Les différences dans le traitement des âges sont incohérentes et génèrent des inégalités

– Síndic de Greuges –

Le rapport annuel sur l’enfance constate que la discrimination fondée sur l’âge affecte clairement les enfants et invisibilise leurs besoins.

Il demande d’intégrer la perspective de l’âge dans les politiques publiques.

L’adolescence et la petite enfance sont les tranches d’âge les plus vulnérables.

Le Síndic de Greuges de Catalogne a présenté aujourd’hui le Rapport annuel sur les droits des enfants correspondant à l’année 2024, conformément à ce que prévoit la Loi 14/2010, du 27 mai, relative aux droits et aux opportunités dans l’enfance et l’adolescence.

Cette année, le rapport se concentre sur l’analyse de la manière dont l’âge conditionne le reconnaissance et l’exercice effectif des droits des enfants. À cet égard, il constate que l’âgisme, c’est-à-dire la discrimination fondée sur l’âge, affecte les enfants parce qu’il limite leurs droits et leurs opportunités, et que les politiques publiques ne tiennent souvent pas compte de la perspective de l’âge ni des besoins de ce groupe.

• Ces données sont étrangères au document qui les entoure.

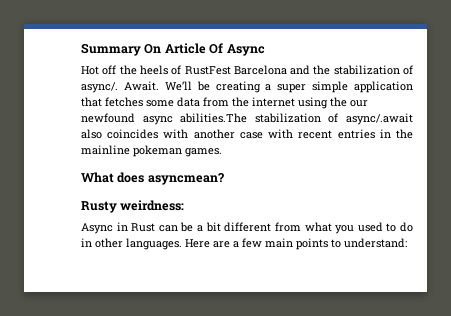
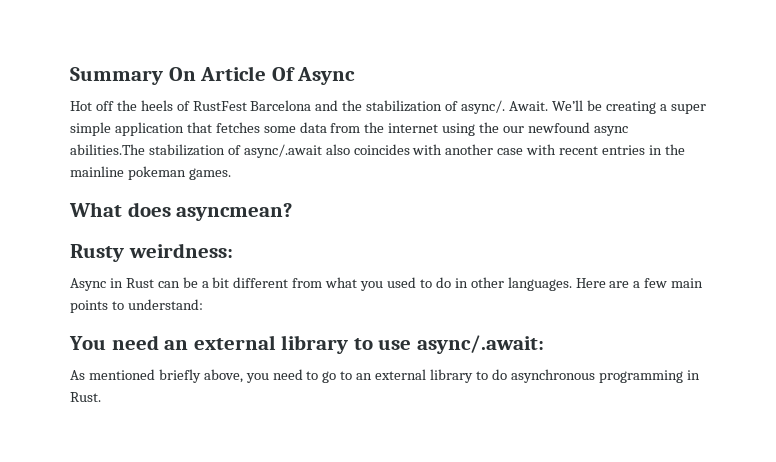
(407, 243) none -> [69,335,544,354] [70,369,700,383] [70,392,101,402] // You need an external library to use async/.await: // As mentioned briefly above, you need to go to an external library to do asynchronous programming in Rust.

En sont des exemples :

  • Le risque de pauvreté est supérieur chez les enfants que chez les adultes (27 % chez les enfants contre 15 % chez les adultes).

  • Les enfants doivent attendre plus longtemps que les adultes pour accéder aux services de santé et au logement social.

  • Il n’existe aucune législation administrative de base qui régule spécifiquement la responsabilité des enfants, contrairement au domaine pénal.

Face à cela, la Síndica a souligné que « la société conçoit encore souvent les enfants comme des objets de protection et non comme des citoyens dotés de droits propres ».

La vulnérabilité de l’adolescence, un point critique

Le rapport indique également que l’adolescence est une étape très fragile, avec des déficits importants dans les domaines de l’éducation (abandon scolaire précoce, manque de places en formation professionnelle) et de la santé mentale (accès limité aux services spécialisés –CSMIJ–). Les adolescents présentent un risque plus élevé de pauvreté et d’exclusion (jusqu’à 35 % selon certains indicateurs), et l’inclusion scolaire diminue à mesure que l’âge augmente. De plus, le système de protection peine à prendre en charge correctement les adolescents placés très vulnérables, comme les jeunes filles ou les jeunes migrants isolés.

La petite enfance (0–6 ans) constitue également une tranche très vulnérable : 57 % des enfants de 0 à 2 ans ne sont pas scolarisés ; près de 300 enfants de moins de 6 ans sont institutionnalisés dans des centres de protection ; la couverture des CDIAP est insuffisante.

Le rapport dénonce aussi que, bien que les normes juridiques reconnaissent formellement l’obligation d’écouter les enfants, les services publics ne garantissent souvent pas ce droit, notamment dans la protection de l’enfance et les procédures judiciaires. Ce droit est particulièrement peu garanti chez les enfants de moins de douze ans.

Le rapport souligne aussi les incohérences entre ce que la réglementation permet, interdit ou favorise selon les âges. Par exemple : responsabilité pénale fixée à 14 ans, autorisation parentale requise pour certaines activités jusqu’à 16 ans, possibilité de travailler à 16 ans mais participation politique pleine seulement à 18 ans.

Enfin, la Síndica a souligné que la société tend à considérer l’enfance comme une étape homogène, alors que les besoins d’un petit enfant n’ont rien à voir avec ceux d’un adolescent.

Le Síndic réclame un nouveau regard sur l’âge et les droits

Face à cette réalité, la institution du Síndic de Greuges propose des réformes législatives et politiques concrètes :

  • Établir une première majorité civile à 16 ans.

  • Universaliser les opportunités éducatives jusqu’à 18 ans.

  • Offrir un traitement spécifique aux enfants et adolescents en santé, logement et sanctions.

  • Intégrer la perspective de l’âge dans toutes les politiques publiques.

  • Garantir le droit à l’écoute active aussi pour les enfants de moins de 12 ans.

Le rapport conclut que l’âge ne peut plus être un facteur d’inégalité, mais doit devenir un critère de protection et de reconnaissance effective des droits. L’institution appelle donc les administrations à placer l’enfance et l’adolescence au centre des politiques publiques, à intégrer la perspective de l’âge dans leur conception et à garantir la participation des enfants et adolescents aux décisions qui les concernent.

« Il faut dépasser l’adultocentrisme et reconnaître les enfants comme des citoyens dotés de leur propre voix et de pleins droits », a conclu la Síndica.